The key here is that it success doesn't even have to be likely for VCs to jump in on something that everyone/everyone from a very large category (workers) might end up using e.g. Uber, WeWork, electric scooter sharing. That is, the demand is clearly already there. Rather than working from profit and trying to scale demand they are working on profitability of a huge market as the technical problem.

They have more money than investment targets, so they basically fund a few moonshot projects that look like they have a 1%+ chance rather than a 0% chance.

I suppose the thesis is that once one of these eventually wins, the losses on the rest will be more than recovered. You just have to do enough 1 out of 100 projects.


> underserved by tech

Are we just calling "California hipster marketing" "tech" now?


What hipster marketing is here?

WeWork is also a New York company.


Eat the world?

You can only gather the returns from turning the world into grey goo once, and then what do you spend it on?


From SoftBank's Son, the largest investor:

>It is rare for Son, who casts a wide net with his startup investments, to commit so much resources to a single company. But he said WeWork is more than just a renter of office space: it is "something completely new that uses technology to build and network communities."

>"WeWork is the next Alibaba," Son said, referring to SoftBank's early investment in the e-commerce company, which enjoyed meteoric growth as the internet took off in China.

>"I believe it will grow to a substantial scale and become one of our core companies," he said. https://asia.nikkei.com/Spotlight/Sharing-Economy/SoftBank-s...


Thank you...I wish I knew what he meant by that.


Yes I'm not sure what "technology to build and network communities" actually is in terms of something that could be worth many billions.


Growth.
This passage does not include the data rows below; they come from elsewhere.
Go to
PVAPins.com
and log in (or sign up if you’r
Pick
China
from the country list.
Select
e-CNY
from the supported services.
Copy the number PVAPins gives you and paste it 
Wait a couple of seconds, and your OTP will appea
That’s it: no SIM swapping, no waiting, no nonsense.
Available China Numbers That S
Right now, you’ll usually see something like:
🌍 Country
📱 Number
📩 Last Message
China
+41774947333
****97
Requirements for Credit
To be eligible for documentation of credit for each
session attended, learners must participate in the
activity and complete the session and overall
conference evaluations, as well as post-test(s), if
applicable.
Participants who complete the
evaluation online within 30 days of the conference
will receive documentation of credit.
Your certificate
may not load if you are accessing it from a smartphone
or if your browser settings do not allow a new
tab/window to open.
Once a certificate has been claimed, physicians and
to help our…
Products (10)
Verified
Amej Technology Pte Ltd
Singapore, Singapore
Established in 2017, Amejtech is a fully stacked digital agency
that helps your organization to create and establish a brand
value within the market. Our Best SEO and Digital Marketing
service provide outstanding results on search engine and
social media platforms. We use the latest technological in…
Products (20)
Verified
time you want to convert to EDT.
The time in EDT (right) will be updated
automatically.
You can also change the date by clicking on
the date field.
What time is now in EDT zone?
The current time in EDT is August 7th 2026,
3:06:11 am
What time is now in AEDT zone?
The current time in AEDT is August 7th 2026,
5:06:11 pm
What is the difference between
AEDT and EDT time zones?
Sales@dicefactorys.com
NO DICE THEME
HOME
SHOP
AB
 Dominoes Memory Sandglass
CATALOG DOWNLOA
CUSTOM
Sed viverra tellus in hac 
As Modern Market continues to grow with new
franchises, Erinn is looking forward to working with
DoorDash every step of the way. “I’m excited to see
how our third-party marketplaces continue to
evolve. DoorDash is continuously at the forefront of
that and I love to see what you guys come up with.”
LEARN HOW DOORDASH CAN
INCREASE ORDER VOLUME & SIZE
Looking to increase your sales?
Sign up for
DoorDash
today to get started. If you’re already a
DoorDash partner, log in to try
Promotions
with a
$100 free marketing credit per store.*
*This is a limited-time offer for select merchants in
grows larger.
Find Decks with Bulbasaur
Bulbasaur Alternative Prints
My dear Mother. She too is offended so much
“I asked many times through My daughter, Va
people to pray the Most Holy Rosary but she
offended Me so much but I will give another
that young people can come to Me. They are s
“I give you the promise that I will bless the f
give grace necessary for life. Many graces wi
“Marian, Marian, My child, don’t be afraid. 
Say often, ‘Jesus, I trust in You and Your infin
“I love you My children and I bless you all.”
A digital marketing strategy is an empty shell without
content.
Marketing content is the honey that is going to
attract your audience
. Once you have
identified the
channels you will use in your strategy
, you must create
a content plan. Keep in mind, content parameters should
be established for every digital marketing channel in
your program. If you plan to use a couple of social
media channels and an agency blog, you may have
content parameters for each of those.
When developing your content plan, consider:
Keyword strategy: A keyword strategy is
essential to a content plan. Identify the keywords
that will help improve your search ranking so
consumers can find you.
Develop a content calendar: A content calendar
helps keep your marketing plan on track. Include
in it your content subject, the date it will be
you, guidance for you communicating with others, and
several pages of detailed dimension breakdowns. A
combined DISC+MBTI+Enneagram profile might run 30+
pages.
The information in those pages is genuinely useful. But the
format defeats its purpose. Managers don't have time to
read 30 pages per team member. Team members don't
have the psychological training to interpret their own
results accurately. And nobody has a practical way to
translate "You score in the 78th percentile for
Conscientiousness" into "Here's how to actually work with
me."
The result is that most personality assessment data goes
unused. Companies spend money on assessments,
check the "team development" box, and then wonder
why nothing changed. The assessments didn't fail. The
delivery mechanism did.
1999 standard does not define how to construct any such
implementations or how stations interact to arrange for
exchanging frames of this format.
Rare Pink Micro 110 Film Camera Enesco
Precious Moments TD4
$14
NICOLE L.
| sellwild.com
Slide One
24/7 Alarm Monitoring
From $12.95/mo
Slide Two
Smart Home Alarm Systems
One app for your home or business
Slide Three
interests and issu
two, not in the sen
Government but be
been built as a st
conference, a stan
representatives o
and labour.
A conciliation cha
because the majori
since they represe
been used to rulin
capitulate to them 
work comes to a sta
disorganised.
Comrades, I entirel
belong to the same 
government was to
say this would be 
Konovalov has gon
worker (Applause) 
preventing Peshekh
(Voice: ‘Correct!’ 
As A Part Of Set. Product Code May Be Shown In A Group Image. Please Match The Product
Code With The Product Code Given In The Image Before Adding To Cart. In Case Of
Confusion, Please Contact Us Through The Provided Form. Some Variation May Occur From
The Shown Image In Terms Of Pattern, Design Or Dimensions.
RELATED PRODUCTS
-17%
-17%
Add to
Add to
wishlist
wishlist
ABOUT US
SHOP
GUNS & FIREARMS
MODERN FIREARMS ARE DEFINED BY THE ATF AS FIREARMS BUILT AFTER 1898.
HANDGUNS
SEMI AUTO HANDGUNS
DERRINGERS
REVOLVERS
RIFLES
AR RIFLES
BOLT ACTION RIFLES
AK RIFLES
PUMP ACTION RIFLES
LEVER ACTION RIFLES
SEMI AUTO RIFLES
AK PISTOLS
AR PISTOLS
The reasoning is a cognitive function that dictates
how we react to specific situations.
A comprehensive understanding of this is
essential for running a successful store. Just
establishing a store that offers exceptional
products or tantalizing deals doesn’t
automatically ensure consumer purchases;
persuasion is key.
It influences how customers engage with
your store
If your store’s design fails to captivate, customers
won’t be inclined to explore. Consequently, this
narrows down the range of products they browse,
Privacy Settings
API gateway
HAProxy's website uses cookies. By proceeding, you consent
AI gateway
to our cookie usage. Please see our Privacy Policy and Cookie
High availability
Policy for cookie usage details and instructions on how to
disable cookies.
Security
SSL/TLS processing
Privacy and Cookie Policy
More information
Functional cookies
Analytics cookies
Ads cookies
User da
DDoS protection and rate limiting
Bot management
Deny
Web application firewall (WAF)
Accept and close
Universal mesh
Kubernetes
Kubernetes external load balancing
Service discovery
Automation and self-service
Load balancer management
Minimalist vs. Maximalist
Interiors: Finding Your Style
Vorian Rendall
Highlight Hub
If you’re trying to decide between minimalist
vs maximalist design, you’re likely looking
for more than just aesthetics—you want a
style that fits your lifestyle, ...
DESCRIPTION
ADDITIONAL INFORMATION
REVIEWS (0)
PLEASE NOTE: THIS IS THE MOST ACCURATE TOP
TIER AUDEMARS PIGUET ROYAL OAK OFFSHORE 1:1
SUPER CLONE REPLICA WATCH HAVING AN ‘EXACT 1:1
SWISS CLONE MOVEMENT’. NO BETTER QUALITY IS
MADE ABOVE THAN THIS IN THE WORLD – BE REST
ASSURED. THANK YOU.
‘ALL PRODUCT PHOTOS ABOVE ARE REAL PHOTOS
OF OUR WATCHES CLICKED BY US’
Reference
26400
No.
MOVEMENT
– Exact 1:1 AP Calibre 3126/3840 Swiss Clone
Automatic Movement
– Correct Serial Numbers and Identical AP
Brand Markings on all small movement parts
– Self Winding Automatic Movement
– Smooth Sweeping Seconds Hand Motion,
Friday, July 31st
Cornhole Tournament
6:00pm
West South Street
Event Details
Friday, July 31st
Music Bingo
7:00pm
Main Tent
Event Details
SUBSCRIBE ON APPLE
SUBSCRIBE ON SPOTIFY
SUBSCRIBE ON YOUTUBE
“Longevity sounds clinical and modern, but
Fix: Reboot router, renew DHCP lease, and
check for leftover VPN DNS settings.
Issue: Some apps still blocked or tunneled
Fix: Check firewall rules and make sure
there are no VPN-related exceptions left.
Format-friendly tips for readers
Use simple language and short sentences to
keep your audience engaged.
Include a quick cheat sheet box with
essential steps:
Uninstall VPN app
Most initial investors have already exited the company thanks to Softbank.


I get the "hey Softbank is in it" kinda thing, not smart, but I get it.

Growth I don't get. Did they feel they were buying up a lot of undervalued properties and were going to dramatically increase in value somehow?

Office space seems like a mature market and it's not like if I own 3 buildings vs 1000 that there is that much efficiency that growth would get me.


There's not as much efficiency as with a cloud provider or something. But there's a level of scale where people switch from thinking "I could use a bit of temporary office space, I wonder where I can get it" to "where's the closest WeWork". I buy that there's some value there.


> It does not seem to be a viable business so this makes sense.

Many businesses that IPO aren't viable, the problem is when the general public figures that out. For instance, snap chat. In no way a viable business, but has plenty of investors thanks to the wall street scam of institutional investors (401ks, etc) buying entire sectors of an exchange. It's a nice scheme to ensure you bail out your 'venture capitalist' friends.


The vast majority of 401(k) money is in large-cap mutual funds which don't invest in IPOs.


Current top institutional holder: Vanguard Group [1]. It's almost like they specialize in mutual-funds and 401k's.

1: https://finance.yahoo.com/quote/SNAP/holders/


Those Vanguard holdings were purchased in the secondary market after SNAP market cap reached certain thresholds. Vanguard bought little or nothing in the IPO.


It doesn't matter if they buy during or shortly after an IPO, the fact of the matter is that there's some value there just by virtue of being listed because you will most definitely get institutional investors based on that fact alone. Institutional investors set the market, everyone else is playing the spread.

Can you give me an example of a company that IPO'd profitless and the largest shareholders aren't institutional investors that do broad-index-based purchases?


wow, can you explain to me how Snapchat ended up on a Vanguard index fund? Is it like a "new start up" index fund or something?


Vanguard has some index funds like VTSMX that buy essentially every publicly traded US stock.